Judge Mays said in her recommendation that at the time of Mr Halpin’s trial, Mr Cunningham had “acquired a genuine prejudice against Halpin, because of Halprin’s religious belief.”

“A new, fair trial is the only solution,” she said. 58-page document, of which more than 10 pages detail Mr Cunningham’s “extensive history of prejudice and prejudice”.

“Even if Judge Cunningham was not actually biased against Halpin because of the latter’s Jewish identity,” she wrote, “the judge’s statement about protecting Dallas from Jews, anti-Semitic stereotypes and tropes” His statement of subscribing, his use of anti-Semitic slurs referring to Halpin” indicates that “religious and ethnic bigotry provided him with enough temptation to not keep the balance between the state and Halpin as good, clear and truthful”. “

Mr Cunningham, who retired as a Dallas County Criminal District Court judge in 2005, did not respond to an email requesting comment on Wednesday night. He has previously denied the use of racist language and said that his personal views did not influence his decisions in court.

Mr Halpin’s federal public defender Tyvonne Shardl said Judge Mays’ recommendation would now be considered by the Texas Court of Criminal Appeals. Mr Shardall said that while a new trial for Mr Halpin was not guaranteed, Judge Mays’ recommendation was an important step that “relied on indisputable evidence.”

The Dallas County district attorney did not immediately respond to a request for comment Wednesday night.

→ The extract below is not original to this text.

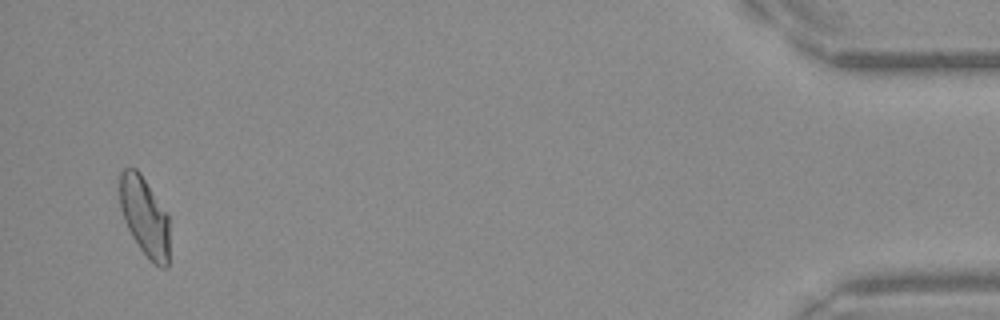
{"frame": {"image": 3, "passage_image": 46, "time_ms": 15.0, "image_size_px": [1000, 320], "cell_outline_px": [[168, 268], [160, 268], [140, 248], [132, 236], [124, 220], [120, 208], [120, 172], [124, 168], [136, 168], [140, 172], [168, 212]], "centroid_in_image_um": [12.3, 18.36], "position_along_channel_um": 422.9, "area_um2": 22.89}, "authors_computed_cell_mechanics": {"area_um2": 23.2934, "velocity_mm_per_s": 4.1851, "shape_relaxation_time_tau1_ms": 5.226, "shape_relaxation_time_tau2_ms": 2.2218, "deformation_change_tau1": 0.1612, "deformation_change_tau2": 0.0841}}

It is unclear when the Texas Court of Criminal Appeals plans to make the decision. The court did not immediately respond to a request for comment on Wednesday night.

Judge Mays’ recommendation was the latest development in court cases involving a group of men who killed a police officer during a string of robberies after escaping from prison in December 2000.

Mr Halpin has always said he did not carry a gun, told a jury in his trial that he did not want to carry a gun and that he was “scared” when others started shooting. His lawyers have said Mr Halpin was at the bottom of the Texas Seven’s hierarchy.

Credit…Vernon Bryant/The Dallas Morning News, via The Associated Press

In the opinion that he released on Monday, Judge Mays cited several instances in which Mr. Cunningham used profanity when referring to Jewish people. Additionally, Judge Mays wrote of a friend of Mr Cunningham’s, Amanda Tackett, who recalled hearing Mr Cunningham calling Mr Halpin a “Jew”. Ms Tackett was instructed by Mr Cunningham to “break up with ‘that Jewish boy’, referring to her then-boyfriend to her daughter.”

Mr Cunningham was heavily scrutinized in 2018 when he said Dallas Morning News In an interview that she had set up a living trust for her children, which would reward them if she married a white man.

“I strongly support traditional family values,” Mr Cunningham told the newspaper in 2018. “If you marry a person of the opposite sex who is Caucasian, that is, Christian, they will get distribution.”

Judge Mays’ recommendation also included a quote from Ms. Tackett, who had worked on Mr. Cunningham’s 2006 campaign for Dallas County District Attorney, in which she recalled her saying that “he wanted to run for office so that he Save Dallas from racial and religious minorities. In the quote, racial and ethnic slurs are used to refer to black people, Latinos, Jewish people, and Catholics.